Task to carry out:
Print the listing below line for line, keeping every character as it appears.

==== Records for this exercise

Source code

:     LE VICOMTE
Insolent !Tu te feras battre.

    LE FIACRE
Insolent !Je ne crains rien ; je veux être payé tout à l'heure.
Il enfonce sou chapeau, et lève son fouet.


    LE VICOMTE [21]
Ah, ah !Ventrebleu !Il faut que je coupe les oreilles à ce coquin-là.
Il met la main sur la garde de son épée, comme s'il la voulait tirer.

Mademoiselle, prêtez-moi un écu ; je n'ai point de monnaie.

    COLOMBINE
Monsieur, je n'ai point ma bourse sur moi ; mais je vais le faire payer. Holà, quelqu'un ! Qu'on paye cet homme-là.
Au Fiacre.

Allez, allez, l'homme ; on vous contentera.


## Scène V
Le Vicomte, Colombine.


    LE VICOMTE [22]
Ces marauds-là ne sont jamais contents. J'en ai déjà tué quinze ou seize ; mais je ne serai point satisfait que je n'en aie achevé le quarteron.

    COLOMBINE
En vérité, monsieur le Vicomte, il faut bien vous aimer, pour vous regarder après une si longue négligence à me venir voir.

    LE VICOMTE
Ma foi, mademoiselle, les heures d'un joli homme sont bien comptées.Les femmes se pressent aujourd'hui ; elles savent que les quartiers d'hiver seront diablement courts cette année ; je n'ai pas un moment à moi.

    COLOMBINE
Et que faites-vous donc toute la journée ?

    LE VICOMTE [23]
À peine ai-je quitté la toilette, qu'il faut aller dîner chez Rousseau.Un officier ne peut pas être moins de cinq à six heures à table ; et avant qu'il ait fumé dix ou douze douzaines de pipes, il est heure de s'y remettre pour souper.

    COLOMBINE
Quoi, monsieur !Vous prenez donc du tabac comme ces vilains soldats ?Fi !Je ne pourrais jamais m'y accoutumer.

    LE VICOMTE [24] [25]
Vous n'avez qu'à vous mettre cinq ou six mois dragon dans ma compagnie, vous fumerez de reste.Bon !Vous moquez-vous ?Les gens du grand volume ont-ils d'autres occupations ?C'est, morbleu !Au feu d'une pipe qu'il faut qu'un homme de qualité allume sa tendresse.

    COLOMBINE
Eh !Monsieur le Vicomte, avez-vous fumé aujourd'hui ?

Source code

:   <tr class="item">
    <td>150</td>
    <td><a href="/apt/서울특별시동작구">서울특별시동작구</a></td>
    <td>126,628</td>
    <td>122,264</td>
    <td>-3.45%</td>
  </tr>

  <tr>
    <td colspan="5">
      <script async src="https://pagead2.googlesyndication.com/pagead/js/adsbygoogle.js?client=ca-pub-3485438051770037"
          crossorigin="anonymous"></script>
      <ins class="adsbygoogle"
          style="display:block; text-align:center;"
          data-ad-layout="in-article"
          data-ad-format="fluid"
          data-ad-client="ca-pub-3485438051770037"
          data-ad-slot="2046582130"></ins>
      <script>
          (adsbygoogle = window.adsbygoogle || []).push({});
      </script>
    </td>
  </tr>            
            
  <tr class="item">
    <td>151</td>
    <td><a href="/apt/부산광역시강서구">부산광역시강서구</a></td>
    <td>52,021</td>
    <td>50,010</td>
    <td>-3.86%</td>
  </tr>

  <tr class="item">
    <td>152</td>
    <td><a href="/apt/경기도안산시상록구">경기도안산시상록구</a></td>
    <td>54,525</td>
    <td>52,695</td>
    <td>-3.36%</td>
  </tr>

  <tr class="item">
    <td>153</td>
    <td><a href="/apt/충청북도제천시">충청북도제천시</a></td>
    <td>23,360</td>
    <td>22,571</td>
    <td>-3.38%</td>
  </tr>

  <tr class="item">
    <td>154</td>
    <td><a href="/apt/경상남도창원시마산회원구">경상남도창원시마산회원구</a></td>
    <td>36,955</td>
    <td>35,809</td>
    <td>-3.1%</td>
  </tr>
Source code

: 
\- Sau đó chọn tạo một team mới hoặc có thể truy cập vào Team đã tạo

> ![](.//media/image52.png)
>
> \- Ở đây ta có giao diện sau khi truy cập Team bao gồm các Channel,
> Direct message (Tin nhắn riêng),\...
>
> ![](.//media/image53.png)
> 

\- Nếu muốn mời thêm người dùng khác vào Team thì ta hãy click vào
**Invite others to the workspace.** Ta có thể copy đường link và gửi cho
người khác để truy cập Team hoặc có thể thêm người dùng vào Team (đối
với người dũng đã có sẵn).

========

Task answer:
Source code

:     LE VICOMTE
Insolent !Tu te feras battre.

    LE FIACRE
Insolent !Je ne crains rien ; je veux être payé tout à l'heure.
Il enfonce sou chapeau, et lève son fouet.


    LE VICOMTE [21]
Ah, ah !Ventrebleu !Il faut que je coupe les oreilles à ce coquin-là.
Il met la main sur la garde de son épée, comme s'il la voulait tirer.

Mademoiselle, prêtez-moi un écu ; je n'ai point de monnaie.

    COLOMBINE
Monsieur, je n'ai point ma bourse sur moi ; mais je vais le faire payer. Holà, quelqu'un ! Qu'on paye cet homme-là.
Au Fiacre.

Allez, allez, l'homme ; on vous contentera.


## Scène V
Le Vicomte, Colombine.


    LE VICOMTE [22]
Ces marauds-là ne sont jamais contents. J'en ai déjà tué quinze ou seize ; mais je ne serai point satisfait que je n'en aie achevé le quarteron.

    COLOMBINE
En vérité, monsieur le Vicomte, il faut bien vous aimer, pour vous regarder après une si longue négligence à me venir voir.

    LE VICOMTE
Ma foi, mademoiselle, les heures d'un joli homme sont bien comptées.Les femmes se pressent aujourd'hui ; elles savent que les quartiers d'hiver seront diablement courts cette année ; je n'ai pas un moment à moi.

    COLOMBINE
Et que faites-vous donc toute la journée ?

    LE VICOMTE [23]
À peine ai-je quitté la toilette, qu'il faut aller dîner chez Rousseau.Un officier ne peut pas être moins de cinq à six heures à table ; et avant qu'il ait fumé dix ou douze douzaines de pipes, il est heure de s'y remettre pour souper.

    COLOMBINE
Quoi, monsieur !Vous prenez donc du tabac comme ces vilains soldats ?Fi !Je ne pourrais jamais m'y accoutumer.

    LE VICOMTE [24] [25]
Vous n'avez qu'à vous mettre cinq ou six mois dragon dans ma compagnie, vous fumerez de reste.Bon !Vous moquez-vous ?Les gens du grand volume ont-ils d'autres occupations ?C'est, morbleu !Au feu d'une pipe qu'il faut qu'un homme de qualité allume sa tendresse.

    COLOMBINE
Eh !Monsieur le Vicomte, avez-vous fumé aujourd'hui ?

Source code

:   <tr class="item">
    <td>150</td>
    <td><a href="/apt/서울특별시동작구">서울특별시동작구</a></td>
    <td>126,628</td>
    <td>122,264</td>
    <td>-3.45%</td>
  </tr>

  <tr>
    <td colspan="5">
      <script async src="https://pagead2.googlesyndication.com/pagead/js/adsbygoogle.js?client=ca-pub-3485438051770037"
          crossorigin="anonymous"></script>
      <ins class="adsbygoogle"
          style="display:block; text-align:center;"
          data-ad-layout="in-article"
          data-ad-format="fluid"
          data-ad-client="ca-pub-3485438051770037"
          data-ad-slot="2046582130"></ins>
      <script>
          (adsbygoogle = window.adsbygoogle || []).push({});
      </script>
    </td>
  </tr>            
            
  <tr class="item">
    <td>151</td>
    <td><a href="/apt/부산광역시강서구">부산광역시강서구</a></td>
    <td>52,021</td>
    <td>50,010</td>
    <td>-3.86%</td>
  </tr>

  <tr class="item">
    <td>152</td>
    <td><a href="/apt/경기도안산시상록구">경기도안산시상록구</a></td>
    <td>54,525</td>
    <td>52,695</td>
    <td>-3.36%</td>
  </tr>

  <tr class="item">
    <td>153</td>
    <td><a href="/apt/충청북도제천시">충청북도제천시</a></td>
    <td>23,360</td>
    <td>22,571</td>
    <td>-3.38%</td>
  </tr>

  <tr class="item">
    <td>154</td>
    <td><a href="/apt/경상남도창원시마산회원구">경상남도창원시마산회원구</a></td>
    <td>36,955</td>
    <td>35,809</td>
    <td>-3.1%</td>
  </tr>
Source code

: 
\- Sau đó chọn tạo một team mới hoặc có thể truy cập vào Team đã tạo

> ![](.//media/image52.png)
>
> \- Ở đây ta có giao diện sau khi truy cập Team bao gồm các Channel,
> Direct message (Tin nhắn riêng),\...
>
> ![](.//media/image53.png)
> 

\- Nếu muốn mời thêm người dùng khác vào Team thì ta hãy click vào
**Invite others to the workspace.** Ta có thể copy đường link và gửi cho
người khác để truy cập Team hoặc có thể thêm người dùng vào Team (đối
với người dũng đã có sẵn).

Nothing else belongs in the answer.